X-Proxy-Cache

The HTTP X-Proxy-Cache response header is an unofficial HTTP header added by reverse proxies to indicate the cache status of a response.

Note

The "X-" naming convention for HTTP headers, "X" referring to "experimental", has been deprecated and needs to be transitioned to the formal naming convention for HTTP headers.

Usage

Reverse proxies like Nginx, Varnish, and other Caching layers add the X-Proxy-Cache header to responses to report whether the content was served from cache or fetched from the origin server. The header name varies by configuration. Nginx exposes the $upstream_cache_status variable, and administrators commonly map this variable to X-Proxy-Cache or X-Cache-Status using the add_header directive.

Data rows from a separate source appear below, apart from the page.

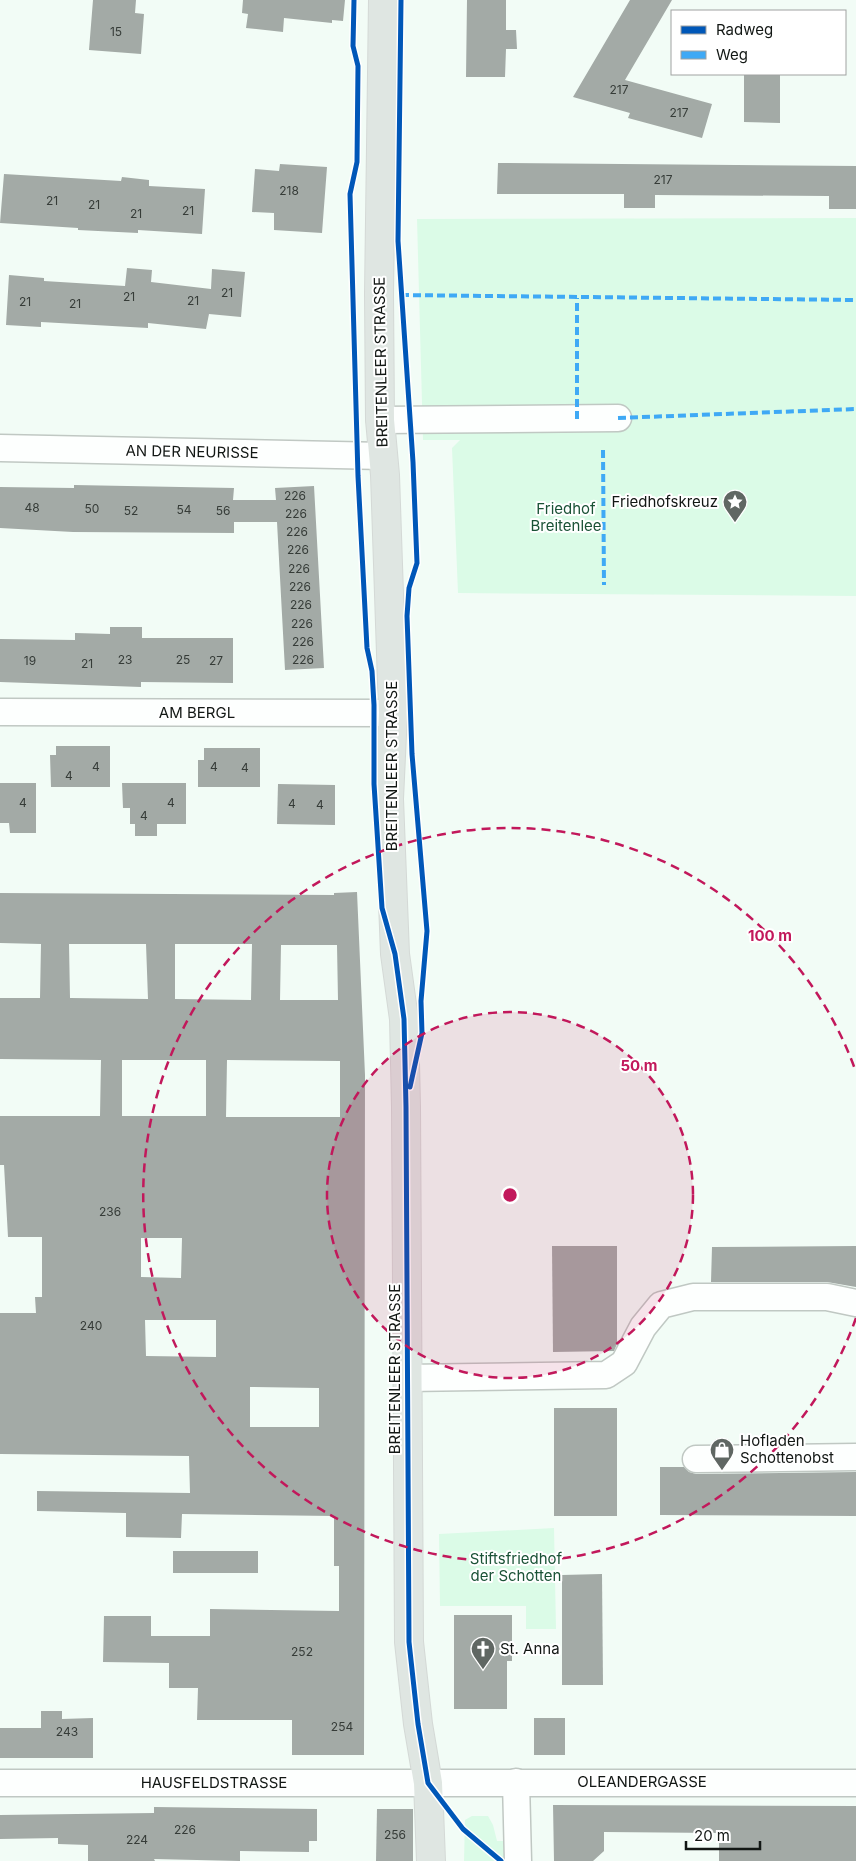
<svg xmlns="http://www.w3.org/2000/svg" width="856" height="1861" font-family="Inter,sans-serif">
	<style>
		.green { fill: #dbfbe7 }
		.building { fill: #a3aaa6; fill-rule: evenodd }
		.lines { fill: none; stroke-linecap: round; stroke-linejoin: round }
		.minor-casing { stroke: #c0c8c3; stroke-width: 29 }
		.major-casing { stroke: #d4d9d6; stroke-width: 30 }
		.minor { stroke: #fdfffe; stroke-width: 26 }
		.major { stroke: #dfe6e2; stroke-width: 28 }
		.quiet { stroke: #3fa9f5; stroke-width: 4; stroke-dasharray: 8 4; stroke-linecap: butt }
		.cycleway-casing { stroke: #fff; stroke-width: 8 }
		.cycleway { stroke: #0057b8; stroke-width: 5 }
		.ring { fill: none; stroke: #c2185b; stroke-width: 2.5; stroke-dasharray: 9 6 }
		.labels { text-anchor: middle; stroke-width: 4; stroke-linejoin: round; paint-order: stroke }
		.number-label { font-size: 12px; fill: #363c38 }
		.street-label { font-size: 15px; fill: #121714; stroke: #fff }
		.poi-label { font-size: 15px; fill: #121714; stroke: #fff; text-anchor: start }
		.park-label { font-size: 15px; fill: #1a5236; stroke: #fff }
		.centre { fill: #c2185b; stroke: #fff; stroke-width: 2.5 }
		.ring-label { font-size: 15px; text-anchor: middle; font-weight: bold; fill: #c2185b; stroke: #fff; stroke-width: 4; stroke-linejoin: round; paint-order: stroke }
	</style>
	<rect width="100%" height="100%" fill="#f2fcf6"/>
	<g class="green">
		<path d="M 856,218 L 856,596 L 458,593 L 452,448 L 460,440 L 423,440 L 417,219 Z"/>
		<path d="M 554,1528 L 556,1629 L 526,1629 L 526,1606 L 440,1606 L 439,1534 Z"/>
		<path d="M 472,1816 L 488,1816 L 493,1825 L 497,1841 L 504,1841 L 504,1861 L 464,1861 L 465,1820 Z"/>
	</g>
	<g class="building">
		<path d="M 93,0 L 136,0 L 135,13 L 144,14 L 141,54 L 89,50 Z"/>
		<path d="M 243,0 L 345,0 L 343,21 L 332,20 L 332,23 L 284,18 L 283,32 L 246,28 L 248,14 L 242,13 Z"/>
		<path d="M 467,0 L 506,0 L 506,30 L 516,30 L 517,49 L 506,49 L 505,77 L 466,77 Z"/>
		<path d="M 630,0 L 672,0 L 625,80 L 712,104 L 702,138 L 628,118 L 630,113 L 573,97 Z"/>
		<path d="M 744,74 L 780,74 L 780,123 L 744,122 Z"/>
		<path d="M 498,163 L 856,166 L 856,209 L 829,209 L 829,196 L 655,195 L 655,208 L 624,208 L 624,194 L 497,194 Z"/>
		<path d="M 280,164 L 327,167 L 322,233 L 274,230 L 274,213 L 252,212 L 255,169 L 279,171 Z"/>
		<path d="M 4,174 L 121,181 L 122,177 L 149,180 L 149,186 L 205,189 L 202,234 L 138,230 L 138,233 L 78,230 L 78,228 L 0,223 Z"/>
		<path d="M 127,268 L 152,270 L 151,282 L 211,289 L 212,269 L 245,272 L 241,317 L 209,314 L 206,329 L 148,323 L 148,328 L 41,322 L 41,327 L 6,325 L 9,275 L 44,278 L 44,281 L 125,286 Z"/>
		<path d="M 74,485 L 234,488 L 233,500 L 276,500 L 275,488 L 314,486 L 324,668 L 285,670 L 277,522 L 234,522 L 234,533 L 73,532 L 0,528 L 0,487 L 74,488 Z"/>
		<path d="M 110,627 L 142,627 L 142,638 L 233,638 L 233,683 L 141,682 L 141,687 L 0,682 L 0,639 L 75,640 L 75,633 L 110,634 Z"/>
		<path d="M 56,746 L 110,746 L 110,787 L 51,787 L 50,755 L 56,755 Z"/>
		<path d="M 204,748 L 260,748 L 260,787 L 198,787 L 198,760 L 204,760 Z"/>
		<path d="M 0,783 L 36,783 L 36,833 L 10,833 L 9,823 L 0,823 Z"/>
		<path d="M 122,783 L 186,783 L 186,824 L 157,824 L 157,836 L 135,836 L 135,824 L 130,824 L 130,808 L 123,808 Z"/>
		<path d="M 278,784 L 335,785 L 335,825 L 277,824 Z"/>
		<path d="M 357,892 L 365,1075 L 364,1755 L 292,1755 L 292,1720 L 197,1720 L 198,1688 L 169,1688 L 169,1663 L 103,1662 L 104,1616 L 151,1616 L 151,1636 L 210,1636 L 210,1609 L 339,1611 L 339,1566 L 334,1566 L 334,1516 L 182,1514 L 181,1538 L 126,1537 L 126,1513 L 37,1511 L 37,1491 L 190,1493 L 189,1456 L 0,1454 L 0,1313 L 36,1313 L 35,1297 L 42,1297 L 42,1237 L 8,1237 L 4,1165 L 0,1165 L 0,1116 L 100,1116 L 101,1060 L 0,1059 L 0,998 L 40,998 L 41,944 L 0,943 L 0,893 L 334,895 L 334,893 ZM 69,944 L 146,944 L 148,999 L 70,998 ZM 175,944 L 252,944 L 251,1000 L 175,999 ZM 281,945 L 337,945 L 338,1000 L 280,1000 ZM 122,1060 L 206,1060 L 206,1116 L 122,1116 ZM 227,1060 L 340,1061 L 340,1117 L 226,1117 ZM 141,1238 L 182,1238 L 181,1278 L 141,1277 ZM 145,1320 L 216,1320 L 216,1357 L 146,1356 ZM 250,1387 L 319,1388 L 319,1427 L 250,1427 Z"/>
		<path d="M 552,1246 L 617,1246 L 617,1344 L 614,1351 L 553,1352 Z"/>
		<path d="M 856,1246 L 856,1287 L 827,1282 L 711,1282 L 712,1247 Z"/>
		<rect x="554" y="1408" width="63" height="108"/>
		<path d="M 660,1467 L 684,1467 L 689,1472 L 696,1474 L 856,1472 L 856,1516 L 660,1515 Z"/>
		<rect x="173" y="1551" width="85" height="22"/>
		<path d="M 602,1574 L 603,1685 L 562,1685 L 562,1575 Z"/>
		<path d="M 454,1615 L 512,1615 L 512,1661 L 507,1661 L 507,1709 L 454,1709 Z"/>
		<path d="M 41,1711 L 62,1711 L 62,1719 L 93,1718 L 93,1758 L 0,1758 L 0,1728 L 41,1728 Z"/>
		<rect x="534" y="1718" width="31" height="37"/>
		<path d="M 553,1805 L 856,1806 L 856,1861 L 719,1861 L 719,1833 L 604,1832 L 604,1851 L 593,1861 L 554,1861 Z"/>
		<path d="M 154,1807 L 317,1809 L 317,1841 L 309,1841 L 309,1852 L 240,1851 L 240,1861 L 154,1859 L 155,1861 L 88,1861 L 88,1845 L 58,1844 L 58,1838 L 0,1839 L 0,1815 L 154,1813 Z"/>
		<path d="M 377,1809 L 413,1809 L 413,1861 L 376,1861 Z"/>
	</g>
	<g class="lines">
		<defs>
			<g id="minor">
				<path d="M 380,420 L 618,418"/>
				<path d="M 0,448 L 383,456"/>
				<path d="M 0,712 L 393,713"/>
				<path d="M 407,1378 L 606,1375 L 624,1363 L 643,1327 L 661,1305 L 693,1297 L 827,1297 L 856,1303"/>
				<path d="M 696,1459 L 856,1457"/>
				<path d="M 516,1782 L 518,1861"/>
				<path d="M 0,1783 L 856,1783"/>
			</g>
			<path id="major" d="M 383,0 L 379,294 L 380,420 L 385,475 L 393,713 L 389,799 L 395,954 L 404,1019 L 406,1107 L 409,1642 L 418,1724 L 428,1783 L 431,1861"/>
		</defs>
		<use href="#minor" class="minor-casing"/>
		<use href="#major" class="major-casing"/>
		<use href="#minor" class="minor"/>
		<use href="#major" class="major"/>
		<g class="quiet">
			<path d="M 401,295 L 856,300"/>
			<path d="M 618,418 L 856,409"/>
			<path d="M 577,419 L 577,298"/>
			<path d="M 603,450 L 604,585"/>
		</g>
		<defs>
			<g id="cycleway">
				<path d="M 354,0 L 353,46 L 358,66 L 357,162 L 350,194 L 358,476 L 367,648 L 372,671 L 374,705 L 374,784 L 382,908 L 395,954 L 404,1019 L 406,1107 L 409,1642 L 418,1724 L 428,1783 L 463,1829 L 501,1861"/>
				<path d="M 401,0 L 398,241 L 413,462 L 417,563 L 409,588 L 407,616 L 412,754 L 427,931 L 421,1001 L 422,1033 L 410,1087"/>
			</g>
		</defs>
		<use href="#cycleway" class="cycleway-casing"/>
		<use href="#cycleway" class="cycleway"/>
	</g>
	<circle cx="510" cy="1195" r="183" fill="#c2185b" fill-opacity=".12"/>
	<g class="ring">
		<circle cx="510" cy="1195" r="183"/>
		<path d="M856 1318A367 367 0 1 1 856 1072"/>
	</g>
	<defs>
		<symbol id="sight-pin" viewBox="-11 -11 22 30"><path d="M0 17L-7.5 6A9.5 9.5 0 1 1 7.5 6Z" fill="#606763" stroke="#fff"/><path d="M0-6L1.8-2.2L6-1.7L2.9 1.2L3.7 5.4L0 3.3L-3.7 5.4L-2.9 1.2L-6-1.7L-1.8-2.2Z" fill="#fff"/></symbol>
		<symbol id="shop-pin" viewBox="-11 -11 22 30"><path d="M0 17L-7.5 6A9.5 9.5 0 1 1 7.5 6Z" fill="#606763" stroke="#fff"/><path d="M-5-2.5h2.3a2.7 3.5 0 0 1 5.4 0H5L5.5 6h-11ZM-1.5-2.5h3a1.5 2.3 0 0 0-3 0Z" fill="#fff"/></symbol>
		<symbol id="church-pin" viewBox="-11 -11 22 30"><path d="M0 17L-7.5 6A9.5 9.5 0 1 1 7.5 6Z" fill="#606763" stroke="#fff"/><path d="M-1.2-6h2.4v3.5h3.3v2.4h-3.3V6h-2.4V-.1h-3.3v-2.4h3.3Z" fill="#fff"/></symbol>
	</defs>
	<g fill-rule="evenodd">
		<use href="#sight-pin" x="721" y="488" width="28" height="38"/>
		<use href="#shop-pin" x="708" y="1436" width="28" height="38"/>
		<use href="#church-pin" x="469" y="1635" width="28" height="38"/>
	</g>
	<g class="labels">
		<g class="number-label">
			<text x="116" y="36">15</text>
			<text x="619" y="94">217</text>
			<text x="679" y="117">217</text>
			<text x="663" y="184">217</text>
			<text x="289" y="195">218</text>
			<text x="52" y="205">21</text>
			<text x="94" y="209">21</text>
			<text x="188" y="215">21</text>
			<text x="136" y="218">21</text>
			<text x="227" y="297">21</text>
			<text x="129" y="301">21</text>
			<text x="193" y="305">21</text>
			<text x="25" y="306">21</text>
			<text x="75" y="308">21</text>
			<text x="295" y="500">226</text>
			<text x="32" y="512">48</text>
			<text x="92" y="513">50</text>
			<text x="184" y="514">54</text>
			<text x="131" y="515">52</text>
			<text x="223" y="515">56</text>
			<text x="296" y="518">226</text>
			<text x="297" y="536">226</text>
			<text x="298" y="554">226</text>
			<text x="299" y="573">226</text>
			<text x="300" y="591">226</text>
			<text x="301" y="609">226</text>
			<text x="302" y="628">226</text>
			<text x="303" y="646">226</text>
			<text x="125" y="664">23</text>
			<text x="183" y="664">25</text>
			<text x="303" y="664">226</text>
			<text x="30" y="665">19</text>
			<text x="216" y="665">27</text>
			<text x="87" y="668">21</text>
			<text x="96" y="771">4</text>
			<text x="214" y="771">4</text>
			<text x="245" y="772">4</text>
			<text x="69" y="780">4</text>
			<text x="23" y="807">4</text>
			<text x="171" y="807">4</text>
			<text x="292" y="808">4</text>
			<text x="320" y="809">4</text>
			<text x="144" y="820">4</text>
			<text x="110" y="1216">236</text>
			<text x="91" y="1330">240</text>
			<text x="302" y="1656">252</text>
			<text x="342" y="1731">254</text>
			<text x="67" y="1736">243</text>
			<text x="185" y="1834">226</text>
			<text x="395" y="1839">256</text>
			<text x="137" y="1844">224</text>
		</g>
		<g class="street-label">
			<text transform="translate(381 362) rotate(-91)" y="5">BREITENLEER STRASSE</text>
			<text transform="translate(192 452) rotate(1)" y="5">AN DER NEURISSE</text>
			<text x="197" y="718">AM BERGL</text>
			<text transform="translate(392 766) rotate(-90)" y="5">BREITENLEER STRASSE</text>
			<text transform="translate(395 1369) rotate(-90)" y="5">BREITENLEER STRASSE</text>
			<text x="642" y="1787">OLEANDERGASSE</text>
			<text x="214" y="1788">HAUSFELDSTRASSE</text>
		</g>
		<g class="poi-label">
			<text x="718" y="507" text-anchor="end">Friedhofskreuz</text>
			<text x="740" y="1446">Hofladen<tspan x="740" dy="17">Schottenobst</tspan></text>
			<text x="500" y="1654">St. Anna</text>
		</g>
		<g class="park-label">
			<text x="566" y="514">Friedhof<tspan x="566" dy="17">Breitenlee</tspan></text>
			<text x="516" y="1564">Stiftsfriedhof<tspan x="516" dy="17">der Schotten</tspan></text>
		</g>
	</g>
	<circle cx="510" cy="1195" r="8" class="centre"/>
	<g class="ring-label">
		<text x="770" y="941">100 m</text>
		<text x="639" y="1071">50 m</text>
	</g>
	<rect x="671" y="10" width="175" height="65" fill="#ffffff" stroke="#a0a2a1"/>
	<rect x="681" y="26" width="25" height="8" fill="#0057b8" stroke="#a0a2a1"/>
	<text x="716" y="35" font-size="15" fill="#121714">Radweg</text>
	<rect x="681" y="51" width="25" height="8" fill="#3fa9f5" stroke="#a0a2a1"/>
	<text x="716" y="60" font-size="15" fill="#121714">Weg</text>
	<path d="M686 1841v8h74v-8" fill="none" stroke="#121714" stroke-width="2.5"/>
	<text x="694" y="1841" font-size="15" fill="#121714" stroke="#ffffff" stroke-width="4" paint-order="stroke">20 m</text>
</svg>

The header carries a single keyword value describing what happened when the proxy checked its cache. This makes cache debugging straightforward. A HIT confirms the proxy served stored content. A MISS means the proxy forwarded the request to the origin. Other values like BYPASS, EXPIRED, and STALE describe specific caching scenarios.

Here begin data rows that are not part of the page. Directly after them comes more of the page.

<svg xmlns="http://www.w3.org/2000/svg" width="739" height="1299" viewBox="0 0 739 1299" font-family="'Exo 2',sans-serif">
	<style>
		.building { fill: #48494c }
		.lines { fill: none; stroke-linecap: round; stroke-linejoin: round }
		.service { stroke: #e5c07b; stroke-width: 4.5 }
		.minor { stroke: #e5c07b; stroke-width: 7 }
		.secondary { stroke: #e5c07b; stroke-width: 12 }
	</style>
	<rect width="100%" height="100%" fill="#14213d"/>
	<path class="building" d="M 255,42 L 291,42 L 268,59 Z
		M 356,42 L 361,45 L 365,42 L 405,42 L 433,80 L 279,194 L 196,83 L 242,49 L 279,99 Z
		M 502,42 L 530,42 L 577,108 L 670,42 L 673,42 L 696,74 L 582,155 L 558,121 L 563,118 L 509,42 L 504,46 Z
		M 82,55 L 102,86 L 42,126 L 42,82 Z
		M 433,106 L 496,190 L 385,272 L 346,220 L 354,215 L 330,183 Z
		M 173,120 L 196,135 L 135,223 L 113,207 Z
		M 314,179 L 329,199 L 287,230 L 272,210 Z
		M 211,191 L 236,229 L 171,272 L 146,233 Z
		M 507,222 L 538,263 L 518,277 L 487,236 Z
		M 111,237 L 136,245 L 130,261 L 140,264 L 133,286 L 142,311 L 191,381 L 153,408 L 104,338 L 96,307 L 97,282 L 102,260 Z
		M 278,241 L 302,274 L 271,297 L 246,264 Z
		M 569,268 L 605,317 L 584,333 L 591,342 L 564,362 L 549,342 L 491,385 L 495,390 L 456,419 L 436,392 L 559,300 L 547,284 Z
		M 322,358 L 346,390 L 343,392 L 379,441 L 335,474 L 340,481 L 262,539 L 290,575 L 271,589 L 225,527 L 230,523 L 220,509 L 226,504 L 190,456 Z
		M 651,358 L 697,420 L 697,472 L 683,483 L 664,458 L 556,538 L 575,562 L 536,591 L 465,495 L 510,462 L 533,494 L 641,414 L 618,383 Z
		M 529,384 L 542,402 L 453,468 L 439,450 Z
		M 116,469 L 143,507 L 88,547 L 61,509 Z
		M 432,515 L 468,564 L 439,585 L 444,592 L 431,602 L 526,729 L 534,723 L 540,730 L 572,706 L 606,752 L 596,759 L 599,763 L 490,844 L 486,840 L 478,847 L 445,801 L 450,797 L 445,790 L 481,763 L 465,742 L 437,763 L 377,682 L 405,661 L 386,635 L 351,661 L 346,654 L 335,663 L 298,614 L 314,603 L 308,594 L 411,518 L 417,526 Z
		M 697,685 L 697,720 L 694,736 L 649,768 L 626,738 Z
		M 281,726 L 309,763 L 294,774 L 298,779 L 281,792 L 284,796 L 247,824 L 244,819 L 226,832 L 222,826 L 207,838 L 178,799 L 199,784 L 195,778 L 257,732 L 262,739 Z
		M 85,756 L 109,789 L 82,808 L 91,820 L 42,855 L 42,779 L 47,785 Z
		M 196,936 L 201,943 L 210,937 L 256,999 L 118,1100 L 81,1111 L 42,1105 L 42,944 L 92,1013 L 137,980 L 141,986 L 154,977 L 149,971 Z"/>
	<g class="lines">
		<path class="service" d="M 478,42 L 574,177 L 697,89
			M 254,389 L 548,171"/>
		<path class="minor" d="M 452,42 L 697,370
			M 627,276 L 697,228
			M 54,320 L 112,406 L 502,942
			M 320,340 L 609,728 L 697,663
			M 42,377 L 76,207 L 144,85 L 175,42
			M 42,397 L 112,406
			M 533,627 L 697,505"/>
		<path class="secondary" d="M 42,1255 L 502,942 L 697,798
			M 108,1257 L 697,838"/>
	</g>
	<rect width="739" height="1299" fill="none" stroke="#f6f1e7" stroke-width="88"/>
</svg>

Unlike X-Cache, which is associated with CDN providers like AWS CloudFront and Fastly, X-Proxy-Cache is more common on self-hosted infrastructure running Nginx or similar proxy software.

Values

HIT

The HIT value means the response was served directly from the proxy cache. The cached content was fresh and valid, so the origin server was not contacted.

MISS

The MISS value means the proxy had no cached copy of the requested resource. The response was fetched from the origin server and is typically stored in the cache for subsequent requests.

BYPASS

The BYPASS value means the proxy intentionally skipped the cache and fetched the response from the origin server. This happens when a request matches a proxy_cache_bypass rule in the proxy configuration, often triggered by specific Cookies, query parameters, or Cache-Control directives.

EXPIRED

The EXPIRED value means a cached copy existed but its freshness lifetime had passed. The proxy fetched a new response from the origin server. The updated content replaces the stale entry in the cache.

STALE

The STALE value means the proxy served an outdated cached copy because the origin server was not responding correctly. This behavior requires the proxy_cache_use_stale directive to be configured, allowing the proxy to fall back to stale content during origin failures.

UPDATING

The UPDATING value means the cached content is stale and currently being refreshed in the background. The proxy served the old copy to avoid making the client wait for the origin response. This requires both proxy_cache_use_stale updating and proxy_cache_background_update to be enabled.

REVALIDATED

The REVALIDATED value means the proxy sent a conditional request to the origin server using If-Modified-Since or If-None-Match headers. The origin confirmed the cached content was still current, and the proxy served the existing cached copy.

Example

A HIT means the proxy already had a fresh copy of the resource stored in its cache. The response was served without contacting the origin server.

X-Proxy-Cache: HIT

A MISS means the proxy had no cached copy. The response was fetched from the origin server and stored for future requests.

X-Proxy-Cache: MISS

An EXPIRED response indicates the cached entry had passed its freshness lifetime. The proxy fetched new content from the origin to replace the stale entry.

X-Proxy-Cache: EXPIRED

Takeaway

The X-Proxy-Cache header reports the cache status of a response from a reverse proxy. The single keyword value makes cache behavior immediately visible in response headers, simplifying debugging for operators running Nginx, Varnish, or similar proxy software.